第51話 それでも動いているのか?~ガリレオ・ガリレイに転生しました・前編

 俺の名前は奥洲天成。


 なのだが、最近、ヨーロッパへの転生が少なくなっている。


『貴様、不満そうだな?』

 おっ?

 珍しい。久しぶりにメガネをかけた男神の登場じゃないか。

『ただ、おまえの不満も分かる。この話は最初"中世ヨーロッパに転生しました"というタイトルだったのに、段々ネタがなくなってきて、東洋やらインドも普通に入ってきてしまった。第二部でもその流れが続いている』

「そうなんだよな~。まあ、都合よく話を構成できるネタがないのは理解しているが」

『だが、今回はヨーロッパだ』

「ほう? 誰だ?」

『ガリレオ・ガリレイだ』

「……」

『どうした? 急に渋柿でも食ったような顔になったが』

「地動説を教皇庁に認めさせろって話になるのか?」

『もちろん、最後まで認めずに火刑に処せられて、伝説になるというのも一興だな。史実そのままに「それでも地球は動いている」などと言いたくはないだろう』

「それはまあ、世界史上でも有名な言葉だが、敗北宣言は言いたくないわな。うーむ」


 今までは戦乱の政治家だったが、初めて学術系の奴で来たわけか。

 しかし、勝利条件のきつさは並の政治家や国王よりも高いな。あのカチンコチンのローマ教皇に地動説を理解させるということになると。
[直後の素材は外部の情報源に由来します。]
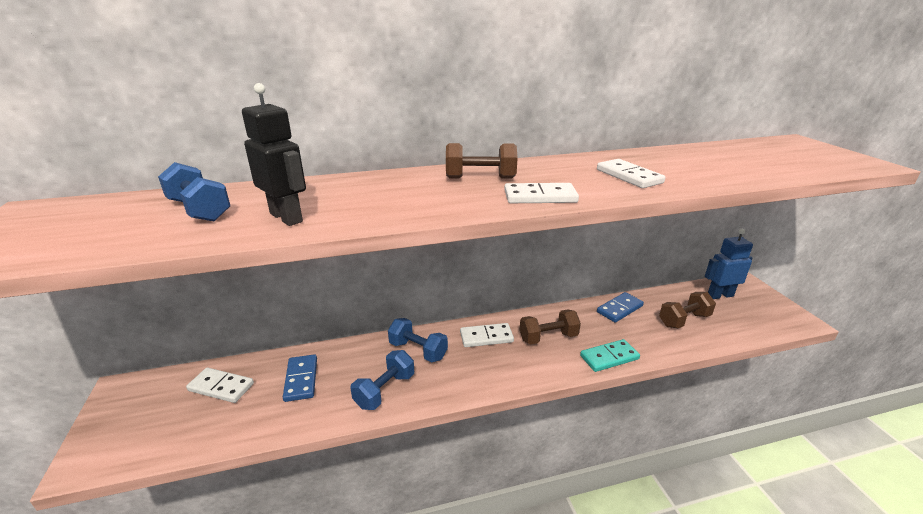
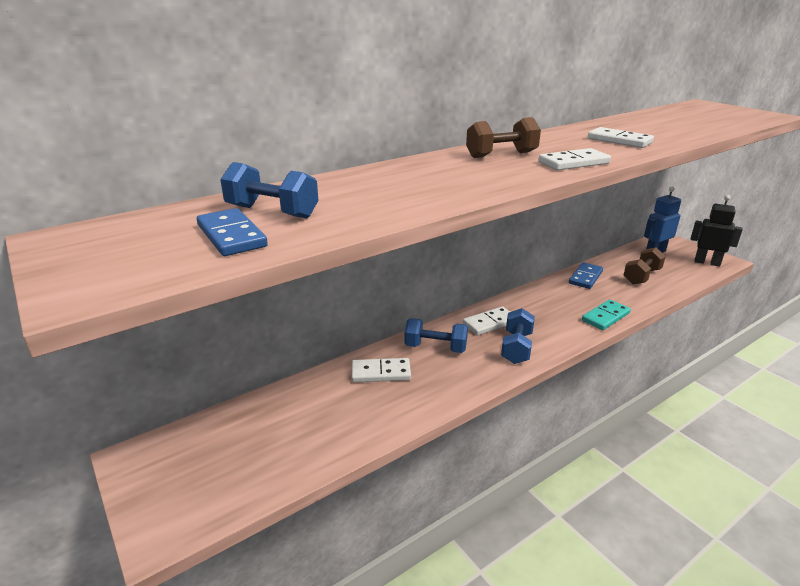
camera: 20 degrees left, 0 degrees up
white domino [186,368,254,403] -> white domino moved to [351,358,411,382]
black robot [242,83,306,226] -> black robot moved to [691,195,743,267]
blue domino [283,354,317,402] -> blue domino moved to [197,208,268,256]
blue dumbbell [351,350,414,410] -> blue dumbbell moved to [501,308,535,364]
brown dumbbell [520,309,581,345] -> none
『嫌ならおまえの母国の日本に転生するか? 蘇我蝦夷そがのえみしが最近不人気でな。希望者を求めている』

「せめて入鹿いるかにしてくれよ」

 蘇我蝦夷なんて、地味過ぎて作者が話を作れんわ。入鹿でも厳しそうなのに。


 仕方ない。

 ガリレオ・ガリレイに転生するか。

 晩年まではうまく行っているんだよな。晩年になって失敗しただけで。


 ただ、今回、晩年もうまく行かせるためには、早い段階から布石を打っておかないとダメなんだろうな。

 となると、色々研究しなければならないし、有力者へのコネも早めに作っておかなければならない。
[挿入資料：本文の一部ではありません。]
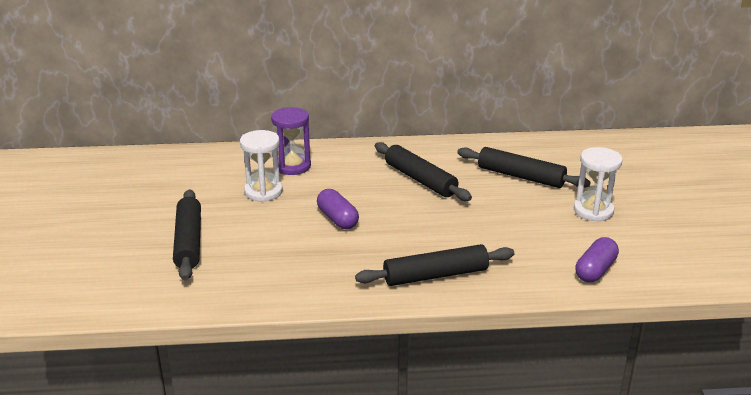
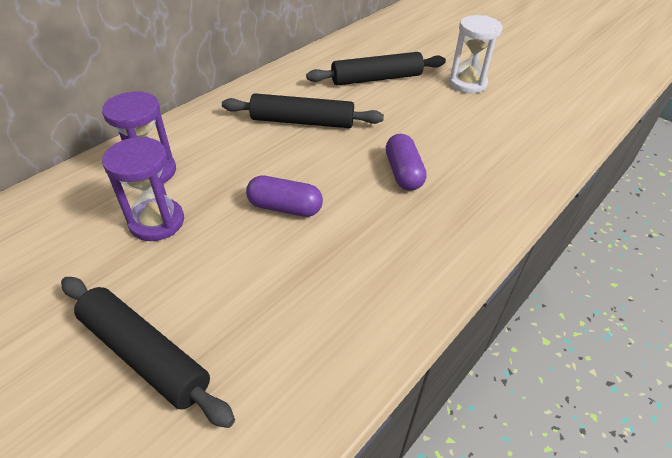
camera: 45 degrees left, 15 degrees up
white hourglass [240,130,283,202] -> purple hourglass [102,137,184,241]
black rolling pin [355,244,514,286] -> none
purple capsule [575,237,619,282] -> purple capsule moved to [386,134,426,191]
 そう考えると、国王とか政治家とほとんど変わらないような気もするな。


『最近、天界の方で「火刑体験機」を導入したのだが、転生する前に経験しておくか?』

「いらんわ!」

 経費で何というものを買っているんだ、こいつらは。


 とにかく、俺は16世紀のイタリアへと天成……もとい転生した。